Outside Leo Burdock’s. The most dangerous place in Ireland.

Danger lives one inch outside the ring of steel.

Danger lives one inch outside the ring of steel.

Are the days of US Presidential visits numbered? I ask, because watching the enormous security surrounding President Obama’s visit, I couldn’t help thinking that there’s a danger that it may actually end up being counter-productive. I waited for two hours on Lord Edward Street to get into the Dame Street security zone, during which I managed to travel from the Christchurch car park past Leo Burdock’s to the Bull and Castle pub, and as I stood there, it dawned on me that I was in fact in the single most dangerous place in Dublin.

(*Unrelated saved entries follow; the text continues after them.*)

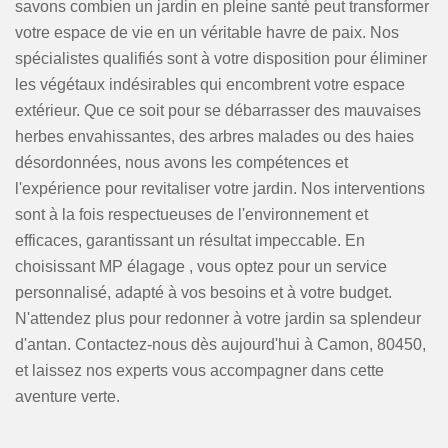
savons combien un jardin en pleine santé peut transformer
votre espace de vie en un véritable havre de paix. Nos
spécialistes qualifiés sont à votre disposition pour éliminer
les végétaux indésirables qui encombrent votre espace
extérieur. Que ce soit pour se débarrasser des mauvaises
herbes envahissantes, des arbres malades ou des haies
désordonnées, nous avons les compétences et
l'expérience pour revitaliser votre jardin. Nos interventions
sont à la fois respectueuses de l'environnement et
efficaces, garantissant un résultat impeccable. En
choisissant MP élagage , vous optez pour un service
personnalisé, adapté à vos besoins et à votre budget.
N'attendez plus pour redonner à votre jardin sa splendeur
d'antan. Contactez-nous dès aujourd'hui à Camon, 80450,
et laissez nos experts vous accompagner dans cette
aventure verte.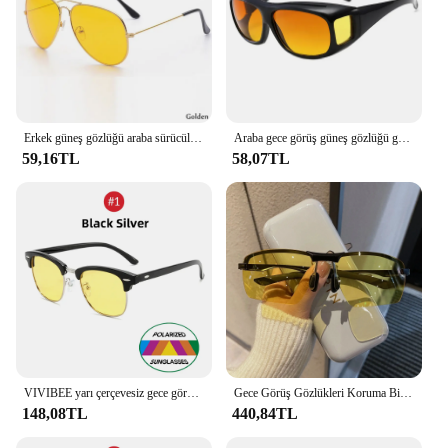
Erkek güneş gözlüğü araba sürücüleri gece görüş gözlüğü parlama önleyici sarı güneş gözlüğü kadın sürüş gözlükleri oto aksesuarları
Araba gece görüş güneş gözlüğü güvenlik sürüş gözlük gece sürüş gözlükleri Unisex güneş gözlüğü UV koruma sürüş güneş gözlüğü
59,16TL
58,07TL
VIVIBEE yarı çerçevesiz gece görüş gözlük sürüş erkekler için sarı polarize Lens gözlük klasik kare sürüş kadın gözlük
Gece Görüş Gözlükleri Koruma Binicilik Sporları Yeni Erkek Polarize Güneş Gözlüğü Sürücü Sürüş
148,08TL
440,84TL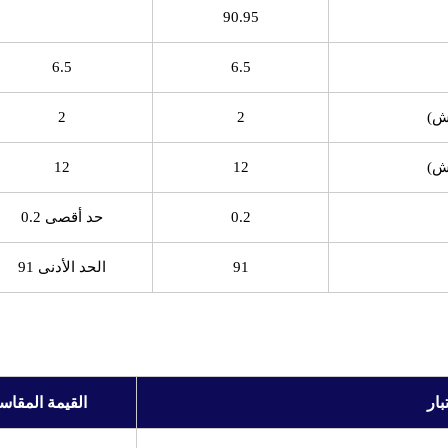
90.95
6.5
6.5
2
2
12
12
0.2
حد أقصى 0.2
91
الحد الأدنى 91
بار
القيمة المقاس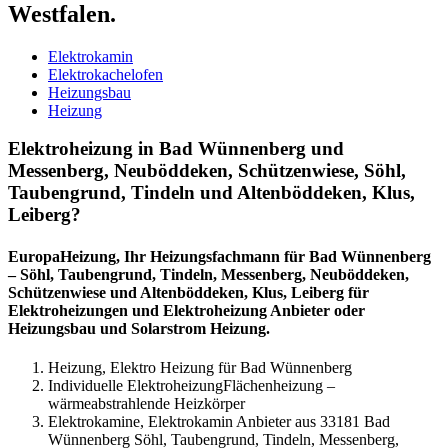
Westfalen.
Elektrokamin
Elektrokachelofen
Heizungsbau
Heizung
Elektroheizung in Bad Wünnenberg und
Messenberg, Neuböddeken, Schützenwiese, Söhl,
Taubengrund, Tindeln und Altenböddeken, Klus,
Leiberg?
EuropaHeizung, Ihr Heizungsfachmann für Bad Wünnenberg
– Söhl, Taubengrund, Tindeln, Messenberg, Neuböddeken,
Schützenwiese und Altenböddeken, Klus, Leiberg für
Elektroheizungen und Elektroheizung Anbieter oder
Heizungsbau und Solarstrom Heizung.
Heizung, Elektro Heizung für Bad Wünnenberg
Individuelle ElektroheizungFlächenheizung –
wärmeabstrahlende Heizkörper
Elektrokamine, Elektrokamin Anbieter aus 33181 Bad
Wünnenberg Söhl, Taubengrund, Tindeln, Messenberg,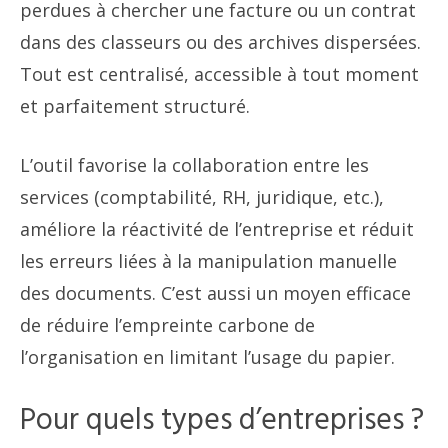
perdues à chercher une facture ou un contrat
dans des classeurs ou des archives dispersées.
Tout est centralisé, accessible à tout moment
et parfaitement structuré.
L’outil favorise la collaboration entre les
services (comptabilité, RH, juridique, etc.),
améliore la réactivité de l’entreprise et réduit
les erreurs liées à la manipulation manuelle
des documents. C’est aussi un moyen efficace
de réduire l’empreinte carbone de
l’organisation en limitant l’usage du papier.
Pour quels types d’entreprises ?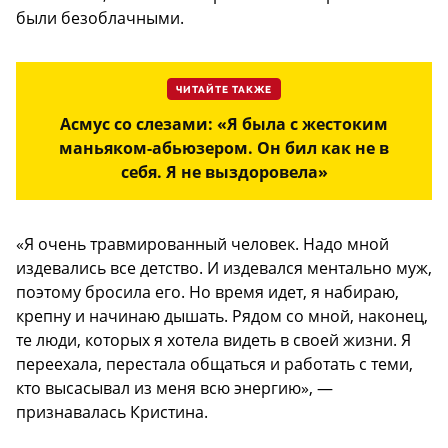
были безоблачными.
ЧИТАЙТЕ ТАКЖЕ
Асмус со слезами: «Я была с жестоким
маньяком-абьюзером. Он бил как не в
себя. Я не выздоровела»
«Я очень травмированный человек. Надо мной
издевались все детство. И издевался ментально муж,
поэтому бросила его. Но время идет, я набираю,
крепну и начинаю дышать. Рядом со мной, наконец,
те люди, которых я хотела видеть в своей жизни. Я
переехала, перестала общаться и работать с теми,
кто высасывал из меня всю энергию», —
признавалась Кристина.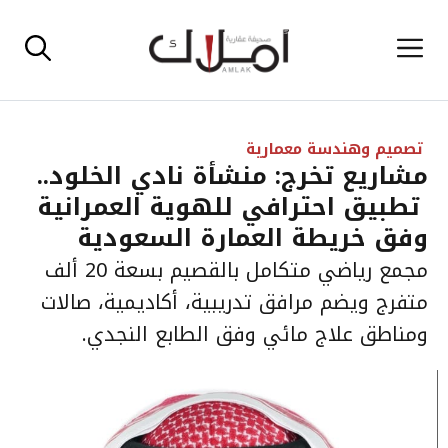
نتقل
القائمة
لى
لمحتوى
تصميم وهندسة معمارية
مشاريع تخرج: منشأة نادي الخلود..
تطبيق احترافي للهوية العمرانية
وفق خريطة العمارة السعودية
مجمع رياضي متكامل بالقصيم بسعة 20 ألف
متفرج ويضم مرافق تدريبية، أكاديمية، صالات
ومناطق علاج مائي وفق الطابع النجدي.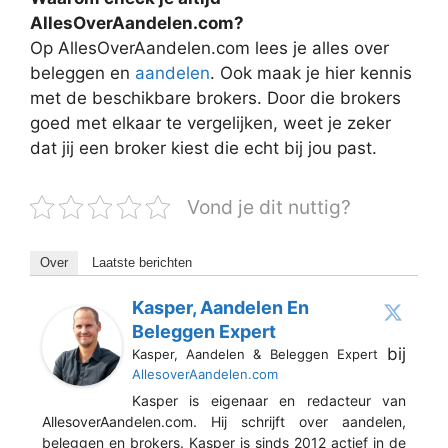
AllesOverAandelen.com?
Op AllesOverAandelen.com lees je alles over
beleggen en
aandelen
. Ook maak je hier kennis
met de beschikbare brokers. Door die brokers
goed met elkaar te vergelijken, weet je zeker
dat jij een broker kiest die echt bij jou past.
Vond je dit nuttig?
Over
Laatste berichten
Kasper, Aandelen En
Beleggen Expert
bij
Kasper, Aandelen & Beleggen Expert
AllesoverAandelen.com
Kasper is eigenaar en redacteur van
AllesoverAandelen.com. Hij schrijft over aandelen,
beleggen en brokers. Kasper is sinds 2012 actief in de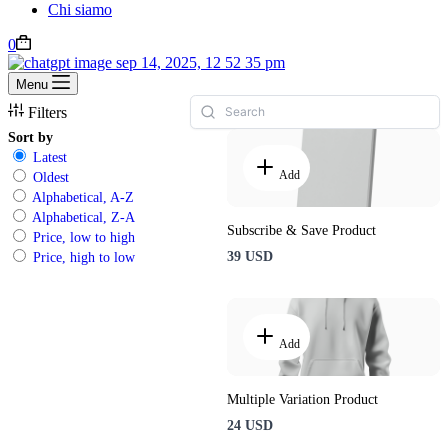
Chi siamo
0
Menu
Filters
Sort by
Latest
Add
Oldest
Alphabetical, A-Z
Alphabetical, Z-A
Subscribe & Save Product
Price, low to high
39 USD
Price, high to low
Add
Multiple Variation Product
24 USD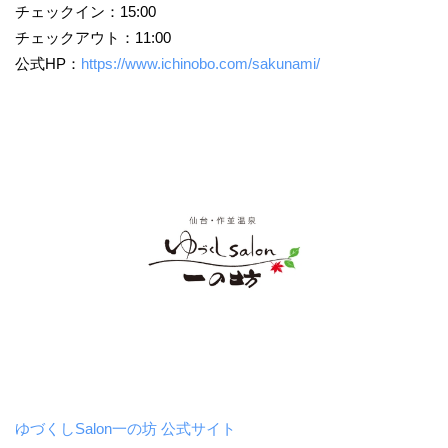
チェックイン：15:00
チェックアウト：11:00
公式HP：
https://www.ichinobo.com/sakunami/
ゆづくしSalon一の坊 公式サイト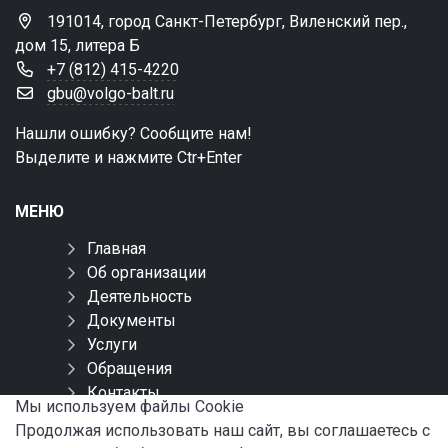
191014, город Санкт-Петербург, Виленский пер.,
дом 15, литера Б
+7 (812) 415-4220
gbu@volgo-balt.ru
Нашли ошибку? Сообщите нам!
Выделите и нажмите Ctr+Enter
МЕНЮ
Главная
Об организации
Деятельность
Документы
Услуги
Обращения
Контакты
Мы используем файлы Сookie
Карта сайта
Продолжая использовать наш сайт, вы соглашаетесь с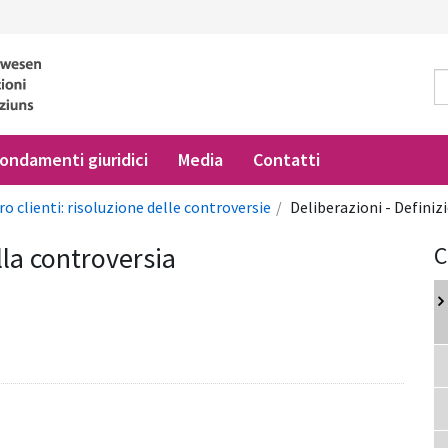
ondamenti giuridici
Media
Contatti
ro clienti: risoluzione delle controversie
Deliberazioni - Definiz
lla controversia
C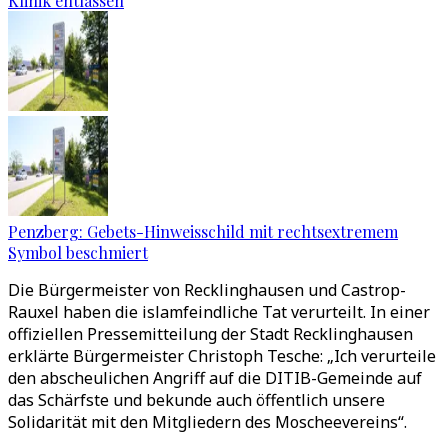
Klinik entlassen
Penzberg: Gebets-Hinweisschild mit rechtsextremem
Symbol beschmiert
Die Bürgermeister von Recklinghausen und Castrop-
Rauxel haben die islamfeindliche Tat verurteilt. In einer
offiziellen Pressemitteilung der Stadt Recklinghausen
erklärte Bürgermeister Christoph Tesche: „Ich verurteile
den abscheulichen Angriff auf die DITIB-Gemeinde auf
das Schärfste und bekunde auch öffentlich unsere
Solidarität mit den Mitgliedern des Moscheevereins“.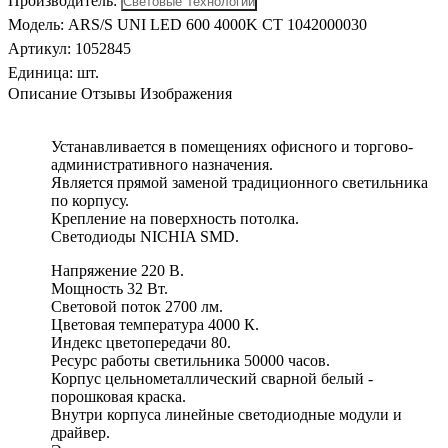
Производитель
:
Модель
:
ARS/S UNI LED 600 4000K СТ 1042000030
Артикул
:
1052845
Единица:
шт.
Описание
Отзывы
Изображения
Устанавливается в помещениях офисного и торгово-
административного назначения.
Является прямой заменой традиционного светильника
по корпусу.
Крепление на поверхность потолка.
Светодиоды NICHIA SMD.
Напряжение 220 В.
Мощность 32 Вт.
Световой поток 2700 лм.
Цветовая температура 4000 К.
Индекс цветопередачи 80.
Ресурс работы светильника 50000 часов.
Корпус цельнометаллический сварной белый -
порошковая краска.
Внутри корпуса линейные светодиодные модули и
драйвер.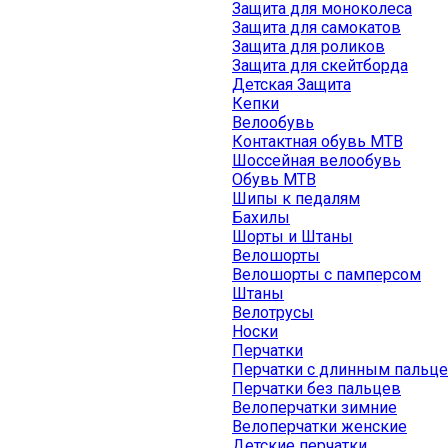
Защита для моноколеса
Защита для самокатов
Защита для роликов
Защита для скейтборда
Детская Защита
Кепки
Велообувь
Контактная обувь MTB
Шоссейная велообувь
Обувь MTB
Шипы к педалям
Бахилы
Шорты и Штаны
Велошорты
Велошорты с памперсом
Штаны
Велотрусы
Носки
Перчатки
Перчатки с длинным пальц
Перчатки без пальцев
Велоперчатки зимние
Велоперчатки женские
Детские перчатки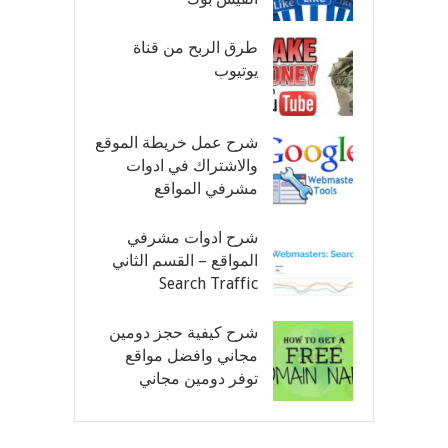
طرق الربح من قناة
يوتيوب
شرح عمل خريطة الموقع
والاشتراك في ادوات
مشرفي المواقع
شرح ادوات مشرفي
المواقع – القسم الثاني
Search Traffic
شرح كيفية حجز دومين
مجاني وافضل مواقع
توفر دومين مجاني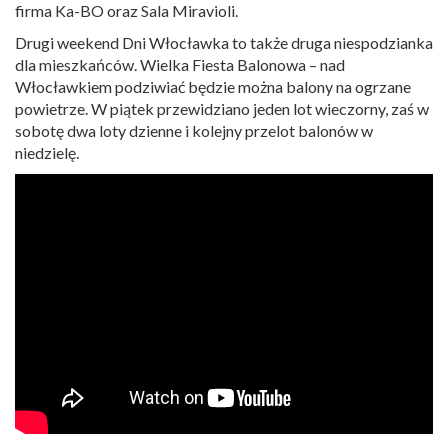
firma Ka-BO oraz Sala Miravioli.
Drugi weekend Dni Włocławka to także druga niespodzianka
dla mieszkańców. Wielka Fiesta Balonowa – nad
Włocławkiem podziwiać będzie można balony na ogrzane
powietrze. W piątek przewidziano jeden lot wieczorny, zaś w
sobotę dwa loty dzienne i kolejny przelot balonów w
niedzielę.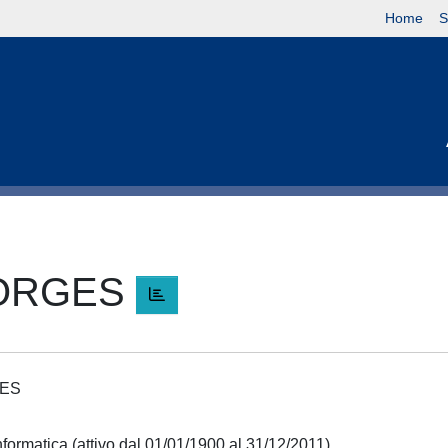
Home
S
EORGES
GES
nformatica (attivo dal 01/01/1900 al 31/12/2011)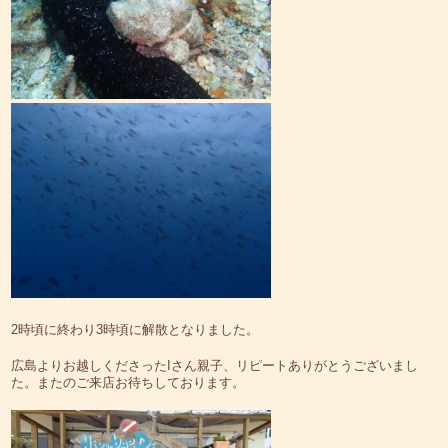
2時頃に終わり3時頃に解散となりました。
広島よりお越しくださったIさん親子、リピートありがとうございまし
た。またのご来店お待ちしております。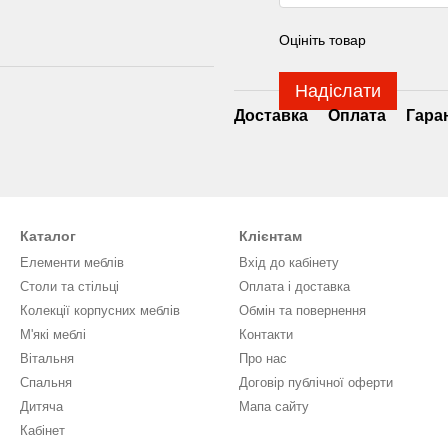
Оцініть товар
Надіслати
Доставка
Оплата
Гара
Каталог
Клієнтам
Елементи меблів
Вхід до кабінету
Столи та стільці
Оплата і доставка
Колекції корпусних меблів
Обмін та повернення
М'які меблі
Контакти
Вітальня
Про нас
Спальня
Договір публічної оферти
Дитяча
Мапа сайту
Кабінет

Just think about it for a moment: If some suicide bombing nut wants to do the most harm, where will he or she do it? They can’t get into the security zone, so instead they quietly queue with thousands of ordinary people until they reach the Secret Service checks, and then explode the bomb, killing a few dozen US Secret Servicemen and Gardai and hundreds of civilians. If they were to simultaneously explode other bombs on the closed-off streets leading onto College Green, they would have caused a panicked stampede in College Green that could have killed hundreds more. The Ring of Steel insures the safety of the President, as it should. But it also has a side-effect, by creating a single access point leading into a very enclosed area, of creating an abnormally target rich environment just outside it, in the waiting area. It would, in short, have been the worst terrorist atrocity in post-war European history.

Now, before the usual nutters start ranting that I am helping Al Quaeda by putting these ideas in their heads, let me point out that the reason I’m pointing this out is that it seems such an obvious flaw in the security planning that if a simple amateur like me can see it, one would assume that professional terrorists can see it too. Maybe I’m wrong: Perhaps the US Secret Service and the Gardai had a plan to deal with such a situation. Perhaps they had undercover people in the crowd. Maybe they had snipers watching us as we waited, and speaking as a single bearded man standing in the crowd constantly checking the time you can imagine how that makes me feel. But I certainly hope they saw it too, because as I stood there two days ago I could easily have seen myself become a victim, along with hundreds of others, of the Law of Unintended Consequences.